Modern LLMs use multi-head attention heads—running self-attention in parallel 12-128 times depending on the model—with each head learning to focus on different types of relationships between tokens.
Feed-Forward
Feed forward adds weights and biases (learned in training) to the vector output from self-attention to apply richer and more abstract meaning.

- (xW₁ + b₁): Multiply the context-aware token vector x (from self-attention) by a learned matrix W₁ designed to elicit abstract meaning—allowing the model to discover deeper patterns (e.g., fund that grows → performance).
- Bias (b₁): Added to ensure a baseline. For example, if the fund that grows has only grown slightly, performance is still relevant, so let’s keep it.
- ReLU activation: ReLU activation function is applied to remove weak indicators and negative values such as ‘Bankruptcy’. E.g. ‘Bankruptcy’ is related to “fund that grows” but not likely relevant so let’s not muddy the waters with it.
- Final step (W₂ + b₂): Refines and compresses the new meaning back to the model’s original dimension so the token can move forward—now “smarter”—to the next layer.
Residual Connections and Normalization
After each major transformer step — Self-Attention and Feed-Forward — the model adds back the original information so nothing important gets lost during processing.

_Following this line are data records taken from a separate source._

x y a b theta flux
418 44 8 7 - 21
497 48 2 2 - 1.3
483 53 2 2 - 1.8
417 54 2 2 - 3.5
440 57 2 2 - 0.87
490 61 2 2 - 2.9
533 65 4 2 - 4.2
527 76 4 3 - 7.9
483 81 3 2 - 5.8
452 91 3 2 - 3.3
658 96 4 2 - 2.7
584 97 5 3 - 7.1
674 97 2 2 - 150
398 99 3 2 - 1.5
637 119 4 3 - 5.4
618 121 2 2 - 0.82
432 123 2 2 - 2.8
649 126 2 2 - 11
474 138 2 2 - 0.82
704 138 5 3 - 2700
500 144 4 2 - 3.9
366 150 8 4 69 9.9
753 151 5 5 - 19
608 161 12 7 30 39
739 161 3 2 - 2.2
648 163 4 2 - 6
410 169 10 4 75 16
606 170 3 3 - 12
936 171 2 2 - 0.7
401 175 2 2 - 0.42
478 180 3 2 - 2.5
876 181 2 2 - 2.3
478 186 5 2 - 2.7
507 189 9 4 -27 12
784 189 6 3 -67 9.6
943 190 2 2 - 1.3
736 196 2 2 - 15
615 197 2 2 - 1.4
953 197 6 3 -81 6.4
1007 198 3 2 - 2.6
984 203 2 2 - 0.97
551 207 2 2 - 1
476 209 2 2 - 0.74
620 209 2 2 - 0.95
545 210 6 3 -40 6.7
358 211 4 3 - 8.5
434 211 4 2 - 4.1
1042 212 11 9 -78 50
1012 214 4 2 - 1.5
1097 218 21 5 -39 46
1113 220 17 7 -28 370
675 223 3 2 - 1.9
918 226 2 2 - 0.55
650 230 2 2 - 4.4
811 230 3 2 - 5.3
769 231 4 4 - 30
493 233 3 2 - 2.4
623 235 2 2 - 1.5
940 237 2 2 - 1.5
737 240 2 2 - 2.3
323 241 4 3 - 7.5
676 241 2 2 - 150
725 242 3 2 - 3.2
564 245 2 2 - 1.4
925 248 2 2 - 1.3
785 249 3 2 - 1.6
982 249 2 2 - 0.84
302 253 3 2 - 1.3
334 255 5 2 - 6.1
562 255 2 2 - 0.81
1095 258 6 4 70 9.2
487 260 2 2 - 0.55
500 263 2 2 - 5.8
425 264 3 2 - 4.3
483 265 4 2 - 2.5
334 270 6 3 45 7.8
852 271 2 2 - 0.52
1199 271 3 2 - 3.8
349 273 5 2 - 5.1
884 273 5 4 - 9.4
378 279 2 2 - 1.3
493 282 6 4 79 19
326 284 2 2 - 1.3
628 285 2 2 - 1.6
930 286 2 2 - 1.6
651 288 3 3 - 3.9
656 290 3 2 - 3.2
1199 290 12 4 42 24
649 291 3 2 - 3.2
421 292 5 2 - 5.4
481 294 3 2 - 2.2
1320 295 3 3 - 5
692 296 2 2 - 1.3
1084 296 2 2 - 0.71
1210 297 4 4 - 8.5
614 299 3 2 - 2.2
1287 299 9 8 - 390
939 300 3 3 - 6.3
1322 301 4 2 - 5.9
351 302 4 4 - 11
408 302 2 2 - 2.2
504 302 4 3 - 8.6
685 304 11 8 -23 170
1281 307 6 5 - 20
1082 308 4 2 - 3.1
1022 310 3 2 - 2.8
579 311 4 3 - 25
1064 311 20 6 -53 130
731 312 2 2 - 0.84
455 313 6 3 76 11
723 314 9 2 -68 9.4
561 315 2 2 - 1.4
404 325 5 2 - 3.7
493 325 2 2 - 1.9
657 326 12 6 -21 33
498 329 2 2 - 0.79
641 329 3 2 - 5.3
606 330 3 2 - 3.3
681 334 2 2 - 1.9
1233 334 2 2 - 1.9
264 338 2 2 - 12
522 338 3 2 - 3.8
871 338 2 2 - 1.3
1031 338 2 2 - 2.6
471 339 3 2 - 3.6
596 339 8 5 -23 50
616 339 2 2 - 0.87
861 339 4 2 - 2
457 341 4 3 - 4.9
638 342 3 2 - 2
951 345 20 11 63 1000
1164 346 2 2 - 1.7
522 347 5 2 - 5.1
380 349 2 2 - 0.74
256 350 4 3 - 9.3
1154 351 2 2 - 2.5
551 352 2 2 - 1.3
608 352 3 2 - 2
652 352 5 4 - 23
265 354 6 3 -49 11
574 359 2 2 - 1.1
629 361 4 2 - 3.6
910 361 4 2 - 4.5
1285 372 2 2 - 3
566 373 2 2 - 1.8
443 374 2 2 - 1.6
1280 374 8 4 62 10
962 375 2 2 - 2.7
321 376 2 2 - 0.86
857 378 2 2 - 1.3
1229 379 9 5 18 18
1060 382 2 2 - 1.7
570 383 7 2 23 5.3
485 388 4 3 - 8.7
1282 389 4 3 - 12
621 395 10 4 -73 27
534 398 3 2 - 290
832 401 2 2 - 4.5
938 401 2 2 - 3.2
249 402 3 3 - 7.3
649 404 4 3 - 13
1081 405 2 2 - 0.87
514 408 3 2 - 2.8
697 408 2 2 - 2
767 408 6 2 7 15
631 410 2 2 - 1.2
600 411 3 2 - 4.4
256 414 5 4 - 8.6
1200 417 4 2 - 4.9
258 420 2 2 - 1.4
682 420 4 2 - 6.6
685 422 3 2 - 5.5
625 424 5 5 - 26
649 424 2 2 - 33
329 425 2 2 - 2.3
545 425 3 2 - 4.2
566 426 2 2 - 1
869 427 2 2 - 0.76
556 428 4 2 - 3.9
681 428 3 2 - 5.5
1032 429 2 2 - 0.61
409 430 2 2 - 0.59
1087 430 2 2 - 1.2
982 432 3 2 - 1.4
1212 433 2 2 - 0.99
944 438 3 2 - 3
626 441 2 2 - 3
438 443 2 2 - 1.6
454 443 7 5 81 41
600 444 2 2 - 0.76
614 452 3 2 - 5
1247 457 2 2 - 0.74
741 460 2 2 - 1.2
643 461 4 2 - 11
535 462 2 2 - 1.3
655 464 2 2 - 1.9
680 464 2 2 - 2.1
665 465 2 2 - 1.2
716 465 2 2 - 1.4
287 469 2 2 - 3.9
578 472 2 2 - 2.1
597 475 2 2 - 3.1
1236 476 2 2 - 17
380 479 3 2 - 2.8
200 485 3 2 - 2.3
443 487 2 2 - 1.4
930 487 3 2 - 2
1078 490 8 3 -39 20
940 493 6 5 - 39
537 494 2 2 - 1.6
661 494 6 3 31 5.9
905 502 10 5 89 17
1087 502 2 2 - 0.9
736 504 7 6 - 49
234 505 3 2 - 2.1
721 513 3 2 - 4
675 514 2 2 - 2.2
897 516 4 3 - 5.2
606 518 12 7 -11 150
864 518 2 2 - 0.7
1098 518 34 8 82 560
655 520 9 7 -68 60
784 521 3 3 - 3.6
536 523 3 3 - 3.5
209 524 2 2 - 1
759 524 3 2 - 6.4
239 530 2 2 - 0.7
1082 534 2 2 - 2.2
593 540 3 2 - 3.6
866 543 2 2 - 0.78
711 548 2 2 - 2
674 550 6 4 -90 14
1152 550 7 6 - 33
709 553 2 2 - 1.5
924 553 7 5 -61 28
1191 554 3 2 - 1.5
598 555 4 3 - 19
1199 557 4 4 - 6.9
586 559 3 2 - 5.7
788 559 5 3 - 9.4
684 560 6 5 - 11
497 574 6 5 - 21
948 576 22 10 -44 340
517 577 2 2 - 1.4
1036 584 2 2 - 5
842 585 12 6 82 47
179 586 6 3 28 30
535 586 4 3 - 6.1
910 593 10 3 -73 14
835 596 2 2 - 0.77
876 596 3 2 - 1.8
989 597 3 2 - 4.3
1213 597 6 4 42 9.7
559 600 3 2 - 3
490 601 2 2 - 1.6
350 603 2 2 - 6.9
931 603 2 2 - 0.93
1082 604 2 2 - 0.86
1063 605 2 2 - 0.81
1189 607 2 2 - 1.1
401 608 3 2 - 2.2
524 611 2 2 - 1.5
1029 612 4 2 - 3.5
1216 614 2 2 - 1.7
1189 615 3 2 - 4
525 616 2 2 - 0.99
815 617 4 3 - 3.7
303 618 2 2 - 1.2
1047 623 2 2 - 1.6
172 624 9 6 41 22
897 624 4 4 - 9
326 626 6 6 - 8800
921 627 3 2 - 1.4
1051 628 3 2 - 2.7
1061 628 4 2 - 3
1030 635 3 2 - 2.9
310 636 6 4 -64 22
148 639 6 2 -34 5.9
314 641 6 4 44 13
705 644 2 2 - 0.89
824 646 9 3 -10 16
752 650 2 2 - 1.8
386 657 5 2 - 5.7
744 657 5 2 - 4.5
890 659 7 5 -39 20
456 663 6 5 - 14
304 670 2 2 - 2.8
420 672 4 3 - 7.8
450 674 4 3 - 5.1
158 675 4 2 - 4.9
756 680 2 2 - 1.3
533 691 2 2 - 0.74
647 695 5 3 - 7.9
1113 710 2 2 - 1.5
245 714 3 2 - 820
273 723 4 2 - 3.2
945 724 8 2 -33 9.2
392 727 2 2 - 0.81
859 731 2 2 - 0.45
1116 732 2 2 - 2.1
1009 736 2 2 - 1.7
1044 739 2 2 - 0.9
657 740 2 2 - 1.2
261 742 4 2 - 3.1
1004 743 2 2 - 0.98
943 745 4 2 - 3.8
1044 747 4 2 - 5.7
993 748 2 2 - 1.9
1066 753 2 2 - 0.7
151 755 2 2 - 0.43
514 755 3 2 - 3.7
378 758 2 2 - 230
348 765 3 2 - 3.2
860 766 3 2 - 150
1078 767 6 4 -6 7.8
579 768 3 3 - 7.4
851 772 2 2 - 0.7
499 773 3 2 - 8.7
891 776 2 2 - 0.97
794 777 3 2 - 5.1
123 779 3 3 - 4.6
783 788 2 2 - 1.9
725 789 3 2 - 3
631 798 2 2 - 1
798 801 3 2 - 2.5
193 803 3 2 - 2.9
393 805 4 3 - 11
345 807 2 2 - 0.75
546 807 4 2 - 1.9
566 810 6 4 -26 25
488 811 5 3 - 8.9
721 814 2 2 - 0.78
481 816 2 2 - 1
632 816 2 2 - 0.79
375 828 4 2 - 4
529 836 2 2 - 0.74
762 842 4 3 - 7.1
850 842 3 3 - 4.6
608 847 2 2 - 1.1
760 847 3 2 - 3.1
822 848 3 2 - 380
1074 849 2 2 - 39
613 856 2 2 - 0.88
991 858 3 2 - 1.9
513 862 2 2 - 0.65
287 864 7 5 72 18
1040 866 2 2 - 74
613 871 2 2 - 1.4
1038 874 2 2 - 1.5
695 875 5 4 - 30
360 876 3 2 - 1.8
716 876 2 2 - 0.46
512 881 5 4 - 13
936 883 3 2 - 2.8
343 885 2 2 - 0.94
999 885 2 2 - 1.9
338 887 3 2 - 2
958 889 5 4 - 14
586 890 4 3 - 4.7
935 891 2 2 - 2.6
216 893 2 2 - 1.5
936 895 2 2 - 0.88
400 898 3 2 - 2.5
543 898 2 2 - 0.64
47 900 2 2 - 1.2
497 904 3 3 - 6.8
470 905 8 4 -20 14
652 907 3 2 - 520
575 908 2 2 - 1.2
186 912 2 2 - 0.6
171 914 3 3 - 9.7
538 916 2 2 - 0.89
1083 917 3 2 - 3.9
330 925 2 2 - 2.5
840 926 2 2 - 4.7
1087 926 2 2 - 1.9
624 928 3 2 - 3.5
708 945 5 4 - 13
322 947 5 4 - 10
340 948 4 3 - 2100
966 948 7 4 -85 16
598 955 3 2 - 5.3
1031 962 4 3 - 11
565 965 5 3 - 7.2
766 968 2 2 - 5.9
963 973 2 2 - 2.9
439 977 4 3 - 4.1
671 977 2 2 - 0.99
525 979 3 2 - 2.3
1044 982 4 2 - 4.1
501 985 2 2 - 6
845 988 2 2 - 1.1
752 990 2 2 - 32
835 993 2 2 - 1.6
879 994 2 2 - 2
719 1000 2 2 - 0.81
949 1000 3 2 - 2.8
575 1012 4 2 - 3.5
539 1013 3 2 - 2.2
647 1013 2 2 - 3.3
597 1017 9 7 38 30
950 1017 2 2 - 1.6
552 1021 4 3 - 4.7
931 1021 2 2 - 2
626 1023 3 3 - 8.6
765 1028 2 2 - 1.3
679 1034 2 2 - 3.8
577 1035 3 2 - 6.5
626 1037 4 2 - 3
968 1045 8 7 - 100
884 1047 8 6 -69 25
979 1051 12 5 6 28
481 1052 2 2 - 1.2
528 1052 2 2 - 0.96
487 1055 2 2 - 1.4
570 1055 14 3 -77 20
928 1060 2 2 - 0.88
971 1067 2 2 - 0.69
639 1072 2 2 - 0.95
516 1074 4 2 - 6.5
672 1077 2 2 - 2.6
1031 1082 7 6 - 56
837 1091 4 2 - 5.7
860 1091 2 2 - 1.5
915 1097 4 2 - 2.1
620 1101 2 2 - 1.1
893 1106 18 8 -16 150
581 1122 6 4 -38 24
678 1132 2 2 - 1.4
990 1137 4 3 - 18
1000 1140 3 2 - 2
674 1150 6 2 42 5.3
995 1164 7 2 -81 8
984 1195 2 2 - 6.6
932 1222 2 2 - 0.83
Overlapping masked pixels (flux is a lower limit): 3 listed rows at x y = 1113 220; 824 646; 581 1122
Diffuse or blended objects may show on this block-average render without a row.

- Residual Connection : X+ F(x) adds the original token vector (e.g., “fund”) back to preserve its meaning.
- Normalization: LayerNorm normalizes the result by keeping token values consistent in scale and preventing any dimension from growing too large or too small.
The End Result from Transformer
- Original token vector: “fund”
- Context from self-attention: “fund that grows”
- Deeper interpretation from feed-forward: “growth → performance”
- Final hidden vector: “fund with growth implying performance”
The hidden (invisible to the user) vector is passed to the next transformer layer. After the final transformer layer, the hidden vector gets passed to the Output Head which converts it into a word prediction.
output head

The hidden vector h (the last token in the sequence) is multiplied by a learned matrix W to produce a raw score for every token in the vocabulary. SoftMax normalizes these scores into probabilities between 0 and 1. The highest-scoring token is selected, mapped from the vocabulary to text, and is either run through the model or returned to the user.
Why LLMs are Like the Human Brain
In your brain:
- A neuron receives inputs from other neurons through dendrites.
- It combines them as weighted sums of signals.
- It fires an output if the total signal is strong enough (activation).
In an LLM:
- The artificial neuron receives inputs (numbers, x).
- It multiplies each input by a weight and adds a bias (xW₁ + b₁).
- It applies a nonlinear activation function (ReLU).
- It outputs a new value (FFN(x)).

Each artificial “neuron” mimics the math of a biological one—combining, activating, and passing signals forward. Together, embedding layers, transformer blocks, and the Output Head form networks containing millions of artificial neurons working with trillions of parameters.
Why Do LLMs Work So Well? No one Knows for Sure
As MIT Technology Review noted in 2024, “for all its runaway success, nobody knows exactly how—or why—it works.”
The mechanics—embedding, attention, normalization are understood—but how scaling these simple formulas produces reasoning, abstraction, and understanding that far exceeds expectations—is not. Many now believe LLMs are more a discovery than an invention. Raising the question: How do we fully predict and govern LLMs if we don’t understand their most powerful and emergent behavior?